Two things: First off, this blog's premise is that 1) Homosexuality is unnatural 2) No one has the complete picture. Secondly, According to Thomistic understanding (and Aristotelian understanding before that), moral virtue is the median between two extremes. It requires proper quantity and kind. Therefore any addition or subtraction leads to vice and/or an improper hierarchy, and improper order leads to vice. In the original flag there is not only an improper order, since it doesn't follow the naturally occurring rainbow (there is no blue), it also has an additional color: pink. Hot pink actually. The subsequent flag due to the lack of that color in fabrics still had an improper order (still no blue) and finally the modern flag has only SIX colors. It is missing indigo or cyan depending on which rainbow you go by. In Jewish numerology the number six is the number of incompleteness. Seven, on the other hand, is the number of completeness, of fullness.

Seven is a unique number that occurs in nature in various ways beyond just the primary colors. There are seven days in a week and what's really cool is how there are seven primary notes in a scale (an octave is formed by the repetition of a higher pitched first note of a scale). In Catholicism there are seven sacraments and seven capital virtues that fight against seven vices. Need I say more about that?

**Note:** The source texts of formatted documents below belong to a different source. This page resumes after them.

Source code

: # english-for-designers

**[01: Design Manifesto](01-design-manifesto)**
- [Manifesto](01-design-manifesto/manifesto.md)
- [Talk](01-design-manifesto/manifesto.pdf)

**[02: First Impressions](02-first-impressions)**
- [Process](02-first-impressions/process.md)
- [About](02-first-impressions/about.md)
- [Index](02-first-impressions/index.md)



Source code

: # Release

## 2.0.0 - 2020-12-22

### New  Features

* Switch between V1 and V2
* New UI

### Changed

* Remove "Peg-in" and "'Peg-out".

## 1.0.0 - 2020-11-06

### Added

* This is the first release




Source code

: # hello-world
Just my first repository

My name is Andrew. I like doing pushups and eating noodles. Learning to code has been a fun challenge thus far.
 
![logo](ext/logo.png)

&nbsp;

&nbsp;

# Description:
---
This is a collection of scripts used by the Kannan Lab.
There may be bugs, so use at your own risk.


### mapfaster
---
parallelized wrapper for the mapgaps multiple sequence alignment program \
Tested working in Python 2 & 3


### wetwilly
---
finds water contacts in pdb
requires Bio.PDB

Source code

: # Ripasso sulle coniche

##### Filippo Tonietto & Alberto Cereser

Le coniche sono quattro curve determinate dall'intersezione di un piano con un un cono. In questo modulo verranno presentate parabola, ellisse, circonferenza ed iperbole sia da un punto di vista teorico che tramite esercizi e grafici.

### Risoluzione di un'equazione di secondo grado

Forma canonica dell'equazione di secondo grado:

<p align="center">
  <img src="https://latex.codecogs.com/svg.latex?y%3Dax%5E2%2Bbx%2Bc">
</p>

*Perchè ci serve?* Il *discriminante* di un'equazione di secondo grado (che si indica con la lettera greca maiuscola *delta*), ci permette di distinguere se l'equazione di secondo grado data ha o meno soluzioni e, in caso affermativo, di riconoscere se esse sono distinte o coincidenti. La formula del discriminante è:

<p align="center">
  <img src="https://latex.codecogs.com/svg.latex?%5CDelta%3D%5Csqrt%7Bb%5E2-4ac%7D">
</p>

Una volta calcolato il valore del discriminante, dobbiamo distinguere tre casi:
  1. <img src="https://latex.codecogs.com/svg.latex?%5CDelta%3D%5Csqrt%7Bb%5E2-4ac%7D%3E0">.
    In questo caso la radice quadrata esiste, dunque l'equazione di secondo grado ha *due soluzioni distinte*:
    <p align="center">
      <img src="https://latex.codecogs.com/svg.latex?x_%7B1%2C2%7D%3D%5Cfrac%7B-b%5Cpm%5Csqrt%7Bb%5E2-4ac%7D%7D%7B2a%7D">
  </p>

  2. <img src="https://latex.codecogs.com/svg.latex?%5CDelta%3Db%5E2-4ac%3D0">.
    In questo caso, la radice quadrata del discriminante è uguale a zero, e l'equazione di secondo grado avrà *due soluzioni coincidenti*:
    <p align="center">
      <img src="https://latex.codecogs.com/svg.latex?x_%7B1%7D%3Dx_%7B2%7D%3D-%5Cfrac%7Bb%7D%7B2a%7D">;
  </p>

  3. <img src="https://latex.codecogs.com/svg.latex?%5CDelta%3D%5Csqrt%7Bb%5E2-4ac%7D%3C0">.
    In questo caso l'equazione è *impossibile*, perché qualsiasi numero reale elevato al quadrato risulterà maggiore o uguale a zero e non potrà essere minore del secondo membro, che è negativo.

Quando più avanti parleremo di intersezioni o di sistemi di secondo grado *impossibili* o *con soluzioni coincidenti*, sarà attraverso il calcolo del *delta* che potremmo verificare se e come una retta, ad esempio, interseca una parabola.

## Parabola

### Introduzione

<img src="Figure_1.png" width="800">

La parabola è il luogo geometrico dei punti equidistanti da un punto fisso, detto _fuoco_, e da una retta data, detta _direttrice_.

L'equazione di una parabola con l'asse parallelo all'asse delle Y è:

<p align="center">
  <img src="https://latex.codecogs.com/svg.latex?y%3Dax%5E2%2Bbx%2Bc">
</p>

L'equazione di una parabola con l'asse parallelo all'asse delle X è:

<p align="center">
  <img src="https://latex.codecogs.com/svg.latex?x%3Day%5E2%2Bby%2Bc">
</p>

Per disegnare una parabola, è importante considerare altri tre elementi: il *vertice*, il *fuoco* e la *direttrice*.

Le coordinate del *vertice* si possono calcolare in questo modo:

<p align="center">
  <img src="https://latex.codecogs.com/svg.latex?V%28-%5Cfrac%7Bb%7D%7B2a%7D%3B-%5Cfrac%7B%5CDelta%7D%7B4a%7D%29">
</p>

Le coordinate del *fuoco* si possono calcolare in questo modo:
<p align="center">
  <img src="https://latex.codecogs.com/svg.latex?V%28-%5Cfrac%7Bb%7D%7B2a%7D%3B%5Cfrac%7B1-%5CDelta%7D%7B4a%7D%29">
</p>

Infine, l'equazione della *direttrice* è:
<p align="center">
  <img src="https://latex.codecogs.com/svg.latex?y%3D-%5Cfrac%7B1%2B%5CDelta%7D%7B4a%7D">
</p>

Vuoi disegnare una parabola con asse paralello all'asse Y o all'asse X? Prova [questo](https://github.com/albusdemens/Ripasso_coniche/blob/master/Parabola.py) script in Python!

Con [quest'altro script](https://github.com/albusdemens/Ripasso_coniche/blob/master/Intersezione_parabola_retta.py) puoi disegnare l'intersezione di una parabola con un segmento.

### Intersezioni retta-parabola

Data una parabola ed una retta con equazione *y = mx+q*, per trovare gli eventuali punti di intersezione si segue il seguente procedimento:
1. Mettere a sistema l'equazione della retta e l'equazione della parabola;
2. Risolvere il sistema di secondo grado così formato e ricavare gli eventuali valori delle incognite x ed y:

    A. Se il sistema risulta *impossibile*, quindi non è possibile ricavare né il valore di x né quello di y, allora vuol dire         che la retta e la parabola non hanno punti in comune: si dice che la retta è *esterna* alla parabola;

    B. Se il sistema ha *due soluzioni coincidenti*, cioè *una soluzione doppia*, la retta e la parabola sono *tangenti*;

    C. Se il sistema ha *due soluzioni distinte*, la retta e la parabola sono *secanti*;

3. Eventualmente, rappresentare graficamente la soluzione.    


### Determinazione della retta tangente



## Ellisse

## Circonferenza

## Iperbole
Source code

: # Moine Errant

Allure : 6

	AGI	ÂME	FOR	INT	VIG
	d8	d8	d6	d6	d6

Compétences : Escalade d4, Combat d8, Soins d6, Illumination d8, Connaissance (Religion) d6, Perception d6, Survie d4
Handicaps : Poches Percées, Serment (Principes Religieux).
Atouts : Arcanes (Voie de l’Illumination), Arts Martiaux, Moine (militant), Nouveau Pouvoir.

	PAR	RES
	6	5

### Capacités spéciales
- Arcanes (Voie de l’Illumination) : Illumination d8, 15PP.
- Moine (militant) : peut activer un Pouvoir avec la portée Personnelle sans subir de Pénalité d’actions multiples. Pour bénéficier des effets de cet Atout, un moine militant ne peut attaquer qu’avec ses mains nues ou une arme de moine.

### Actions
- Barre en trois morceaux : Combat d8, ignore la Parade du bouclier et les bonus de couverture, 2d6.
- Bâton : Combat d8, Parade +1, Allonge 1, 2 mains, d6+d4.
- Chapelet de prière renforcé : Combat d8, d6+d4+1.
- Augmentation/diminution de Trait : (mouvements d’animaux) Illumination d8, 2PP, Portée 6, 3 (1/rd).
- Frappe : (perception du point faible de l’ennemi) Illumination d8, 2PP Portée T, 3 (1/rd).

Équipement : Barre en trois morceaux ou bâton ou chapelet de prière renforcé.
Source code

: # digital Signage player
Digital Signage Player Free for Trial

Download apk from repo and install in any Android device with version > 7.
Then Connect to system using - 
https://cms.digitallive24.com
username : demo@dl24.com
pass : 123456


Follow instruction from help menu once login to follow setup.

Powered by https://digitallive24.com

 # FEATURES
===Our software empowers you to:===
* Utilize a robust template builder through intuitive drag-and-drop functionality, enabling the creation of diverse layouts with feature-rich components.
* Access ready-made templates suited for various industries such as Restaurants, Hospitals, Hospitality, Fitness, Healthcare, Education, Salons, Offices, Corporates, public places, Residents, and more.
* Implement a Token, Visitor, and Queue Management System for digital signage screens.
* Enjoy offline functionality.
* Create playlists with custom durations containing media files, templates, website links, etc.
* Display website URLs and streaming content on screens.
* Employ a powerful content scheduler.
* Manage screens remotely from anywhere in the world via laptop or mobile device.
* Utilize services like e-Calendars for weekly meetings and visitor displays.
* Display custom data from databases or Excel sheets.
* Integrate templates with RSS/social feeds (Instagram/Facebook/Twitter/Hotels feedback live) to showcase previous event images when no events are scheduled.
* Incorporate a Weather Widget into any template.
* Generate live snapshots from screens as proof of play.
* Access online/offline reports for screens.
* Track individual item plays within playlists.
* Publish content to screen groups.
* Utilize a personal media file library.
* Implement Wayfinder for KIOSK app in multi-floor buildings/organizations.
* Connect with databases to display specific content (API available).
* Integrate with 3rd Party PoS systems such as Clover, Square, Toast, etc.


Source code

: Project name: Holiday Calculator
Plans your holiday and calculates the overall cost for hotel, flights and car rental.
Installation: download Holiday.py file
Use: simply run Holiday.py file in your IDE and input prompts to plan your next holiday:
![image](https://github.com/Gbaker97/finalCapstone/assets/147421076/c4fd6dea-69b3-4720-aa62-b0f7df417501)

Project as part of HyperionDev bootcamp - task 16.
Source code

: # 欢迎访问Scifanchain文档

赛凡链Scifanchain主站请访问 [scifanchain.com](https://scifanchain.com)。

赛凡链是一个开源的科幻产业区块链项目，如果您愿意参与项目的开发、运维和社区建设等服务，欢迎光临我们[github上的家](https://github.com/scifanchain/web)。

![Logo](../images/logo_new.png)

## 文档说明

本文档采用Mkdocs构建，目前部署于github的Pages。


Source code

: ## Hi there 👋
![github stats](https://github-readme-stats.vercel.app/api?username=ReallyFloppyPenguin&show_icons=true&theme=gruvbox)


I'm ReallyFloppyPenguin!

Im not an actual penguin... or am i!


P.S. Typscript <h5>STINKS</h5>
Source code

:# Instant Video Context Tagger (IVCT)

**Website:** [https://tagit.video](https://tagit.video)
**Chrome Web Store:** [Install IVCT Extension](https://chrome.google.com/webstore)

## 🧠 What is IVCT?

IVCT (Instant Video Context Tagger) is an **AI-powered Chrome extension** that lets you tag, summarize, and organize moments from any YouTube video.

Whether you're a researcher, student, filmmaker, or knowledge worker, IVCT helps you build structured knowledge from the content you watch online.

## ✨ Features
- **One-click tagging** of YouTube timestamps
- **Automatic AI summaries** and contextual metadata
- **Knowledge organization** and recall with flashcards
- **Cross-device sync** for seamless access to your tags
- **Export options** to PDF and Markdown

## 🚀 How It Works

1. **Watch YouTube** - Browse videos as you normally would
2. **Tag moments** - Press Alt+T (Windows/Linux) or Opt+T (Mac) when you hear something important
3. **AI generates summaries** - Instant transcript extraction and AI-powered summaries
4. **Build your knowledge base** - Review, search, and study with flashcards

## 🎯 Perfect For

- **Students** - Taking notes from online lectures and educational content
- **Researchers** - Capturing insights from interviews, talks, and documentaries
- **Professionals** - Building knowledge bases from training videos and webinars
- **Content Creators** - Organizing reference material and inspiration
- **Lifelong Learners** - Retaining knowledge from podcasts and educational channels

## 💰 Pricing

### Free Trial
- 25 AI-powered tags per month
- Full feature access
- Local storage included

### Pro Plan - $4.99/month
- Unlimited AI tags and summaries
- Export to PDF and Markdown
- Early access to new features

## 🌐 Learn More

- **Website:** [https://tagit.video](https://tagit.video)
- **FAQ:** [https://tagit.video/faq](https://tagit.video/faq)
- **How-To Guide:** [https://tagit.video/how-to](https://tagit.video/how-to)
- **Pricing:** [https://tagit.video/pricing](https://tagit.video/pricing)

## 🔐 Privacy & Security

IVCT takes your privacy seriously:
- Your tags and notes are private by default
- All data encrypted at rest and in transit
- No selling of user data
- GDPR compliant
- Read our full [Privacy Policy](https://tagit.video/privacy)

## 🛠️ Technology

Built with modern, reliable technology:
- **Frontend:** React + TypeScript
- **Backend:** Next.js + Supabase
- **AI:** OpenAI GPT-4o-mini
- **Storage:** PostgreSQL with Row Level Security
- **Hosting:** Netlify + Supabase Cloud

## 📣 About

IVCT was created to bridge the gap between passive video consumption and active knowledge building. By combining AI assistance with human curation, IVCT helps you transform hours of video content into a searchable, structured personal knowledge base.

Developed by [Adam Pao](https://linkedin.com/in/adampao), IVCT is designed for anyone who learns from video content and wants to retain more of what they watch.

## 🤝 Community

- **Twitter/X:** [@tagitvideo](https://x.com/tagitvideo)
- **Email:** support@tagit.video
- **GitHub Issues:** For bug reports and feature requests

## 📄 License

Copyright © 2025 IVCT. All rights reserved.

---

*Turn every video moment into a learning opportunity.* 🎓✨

When it comes to the symbolism of the colors themselves, note that the modern flag no longer contains the colors for "serenity" or "art". I'm not sure if the blue is meant to symbolize something; perhaps it symbolizes both; if it doesn't, that's pretty significant. In either case the color for "sexuality" is removed. This perhaps is most symbolic because in reality homosexuality isn't sexuality at all. True sexuality is that which is unitive and procreative. Intentional disregard for these ends in the use of the sexual faculties in a way denies the activity the right to be even labeled "sexual". Today that term more often simply means "involving aroused genitals of one or more people". The teleology of sexuality has been usurped in people's minds by a motivation for its by-product (sexual arousal), making them no longer cognizant of its true end, which is far superior in every dimension to any consequent personal satisfaction gained in the process. The subtraction of hot pink from the rainbow ironically indicates that homosexuality isn't really sexuality at all.

I don't believe in coincidences; even something simple can contain vast amounts of meaning. It is significant to me that we try to complete this picture and to do it in the proper order, both literally and figuratively.